The Blok could scarcely conceal its glee. "This ruling is an enormous political victory for the Vlaams Blok and a setback for our detractors," crowed Frank Vanhecke, the Blok's president. "It's now time to stop treating the Blok and its electors as pariahs. We're not. "It's only in banana republics that judges decide the manifestos of political parties." The crestfallen anti-racism campaigners said they would consider an appeal but they should think carefully before they do so. "This is hard to swallow for us," said the lawyer Jos Vandervelpen. "In other European countries their laws work to prevent the rise of far right political parties. Ours should too." Of course it goes without saying that many of the Blok's policies are deeply repugnant and do appear in some cases to be motivated by naked intolerance and racism.

However, banning the party and excluding it from the mainstream altogether would be ineffective and dangerous. The recent past is testimony to that fact. In theory the party's leader, Filip Dewinter, should be the mayor of Antwerp since the Blok holds 20 of the city council's 55 seats - far more than any other. However, the mainstream parties have erected a cordon sanitaire, an exclusion zone, around the Blok since 1994, joining forces to keep what some call "a disease" safely away from the corridors of power.

That strategy was supposed to see the Blok wither on the vine but it has not - it shows no signs of disappearing and is forecast to win as much as 20% of the national vote in the next election. Like it or not (and many do not) the Blok is a force to be reckoned with. It is the third largest party in Flanders, where 60% of Belgians live, polled over 15% in the last general election in 1999 and is supported by one in three people in Antwerp, Belgium's second city.
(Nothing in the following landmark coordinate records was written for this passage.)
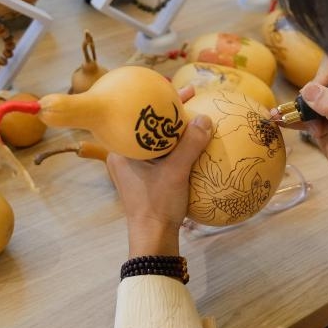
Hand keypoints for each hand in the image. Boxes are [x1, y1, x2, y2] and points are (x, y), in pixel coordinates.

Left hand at [107, 87, 212, 256]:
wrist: (153, 238)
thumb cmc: (157, 205)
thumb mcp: (175, 172)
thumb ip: (189, 145)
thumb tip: (205, 119)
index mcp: (122, 150)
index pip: (140, 116)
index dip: (160, 99)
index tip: (180, 89)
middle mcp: (125, 155)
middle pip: (148, 125)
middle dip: (170, 111)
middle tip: (191, 97)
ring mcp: (136, 168)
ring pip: (156, 139)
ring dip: (175, 128)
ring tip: (195, 115)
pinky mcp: (147, 178)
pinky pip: (162, 153)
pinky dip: (177, 145)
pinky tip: (195, 142)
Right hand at [288, 58, 327, 224]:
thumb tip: (309, 90)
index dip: (325, 72)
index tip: (319, 88)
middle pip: (318, 82)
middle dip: (307, 95)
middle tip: (303, 108)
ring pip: (307, 102)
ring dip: (293, 107)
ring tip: (278, 113)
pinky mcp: (320, 126)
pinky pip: (302, 118)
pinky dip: (290, 118)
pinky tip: (277, 119)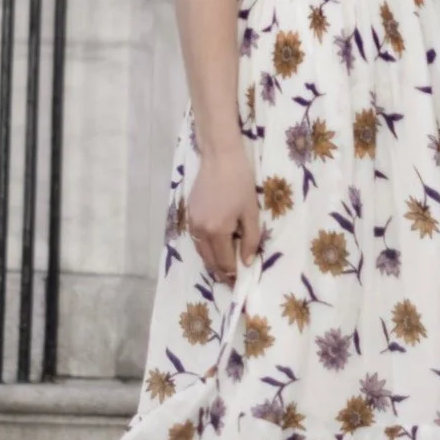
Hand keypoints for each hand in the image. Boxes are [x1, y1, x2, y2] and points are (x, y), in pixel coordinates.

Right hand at [186, 146, 260, 283]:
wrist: (219, 158)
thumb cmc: (240, 182)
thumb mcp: (251, 212)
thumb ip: (250, 239)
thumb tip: (247, 262)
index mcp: (217, 231)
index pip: (225, 261)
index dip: (233, 273)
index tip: (240, 281)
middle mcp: (200, 230)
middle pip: (209, 260)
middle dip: (221, 272)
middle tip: (231, 280)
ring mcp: (192, 222)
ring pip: (200, 251)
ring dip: (211, 262)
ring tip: (223, 268)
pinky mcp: (188, 214)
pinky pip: (196, 239)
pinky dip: (204, 248)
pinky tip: (214, 248)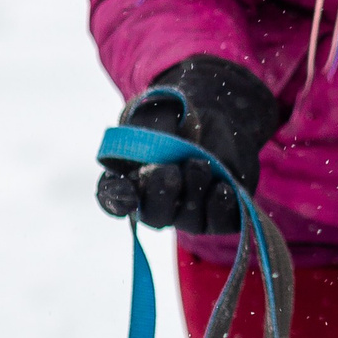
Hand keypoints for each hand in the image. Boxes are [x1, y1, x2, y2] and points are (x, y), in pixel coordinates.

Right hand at [95, 55, 282, 233]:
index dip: (118, 197)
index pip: (115, 200)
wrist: (221, 117)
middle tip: (168, 170)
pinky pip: (221, 223)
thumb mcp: (158, 114)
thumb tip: (147, 156)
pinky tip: (222, 187)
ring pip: (188, 221)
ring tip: (199, 164)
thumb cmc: (180, 118)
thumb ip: (148, 133)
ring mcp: (191, 213)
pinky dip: (220, 207)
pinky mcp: (222, 214)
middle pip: (154, 217)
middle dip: (160, 194)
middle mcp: (160, 204)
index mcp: (131, 181)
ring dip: (193, 193)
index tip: (127, 186)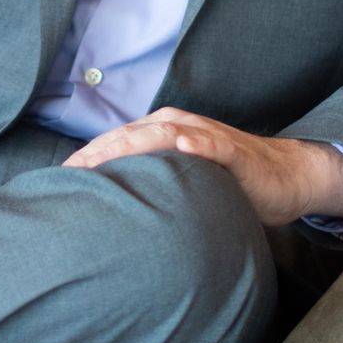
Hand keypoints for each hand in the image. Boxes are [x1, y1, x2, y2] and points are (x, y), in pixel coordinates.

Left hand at [61, 110, 342, 228]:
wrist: (284, 177)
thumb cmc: (228, 183)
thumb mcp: (183, 183)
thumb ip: (151, 189)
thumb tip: (111, 215)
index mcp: (162, 133)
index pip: (117, 143)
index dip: (88, 159)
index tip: (58, 180)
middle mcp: (178, 126)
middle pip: (130, 135)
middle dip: (98, 152)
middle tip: (69, 174)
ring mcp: (206, 135)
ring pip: (163, 132)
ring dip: (134, 143)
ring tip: (105, 157)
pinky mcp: (235, 151)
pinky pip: (212, 143)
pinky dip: (195, 142)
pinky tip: (181, 144)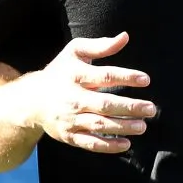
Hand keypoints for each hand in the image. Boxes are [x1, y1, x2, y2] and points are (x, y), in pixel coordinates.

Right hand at [33, 32, 155, 153]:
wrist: (31, 99)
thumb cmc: (60, 71)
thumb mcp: (76, 52)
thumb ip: (100, 46)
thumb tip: (125, 37)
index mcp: (75, 75)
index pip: (105, 76)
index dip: (126, 77)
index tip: (146, 80)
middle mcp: (72, 98)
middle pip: (104, 104)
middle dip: (129, 107)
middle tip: (151, 108)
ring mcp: (70, 119)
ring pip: (99, 125)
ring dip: (122, 127)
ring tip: (143, 126)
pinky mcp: (68, 135)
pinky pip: (89, 143)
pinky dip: (108, 146)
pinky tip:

Interestingly the Blok itself has also changed tack. Desperate to become respectable it has toned down its rhetoric, silenced its most outspoken members and become slicker at public and press relations. Its policies, however, remain largely unchanged. It wants Flanders - the northern, Flemish-speaking part of Belgium - to break away from Wallonia, the French-speaking southern half and become an independent republic. It is the Blok's views on immigration, however, which have proved to be the most contentious. It wants what it calls "a watertight immigration stop" and for non-European foreigners to be sent back to their countries of origin.

Asylum seekers, it argues, should only be accepted if they come from Europe, citizenship requirements should be drastically tightened and foreigners who commit crimes immediately deported. Such policies should clearly solicit a robust response from mainstream politicians and must be challenged in the strongest possible terms. But pretending that such views do not exist would be foolish. In a democratic society the Blok's detractors would do better to spend their energy and time demolishing the party's policies in the debating chamber and on TV instead of trying to suppress such views. Or as one Flemish journalist wrote recently: "The battle against the Blok is not going to be won or lost in the courts but rather in everyday politics." Perhaps it is time the Belgian establishment took note - before it is too late.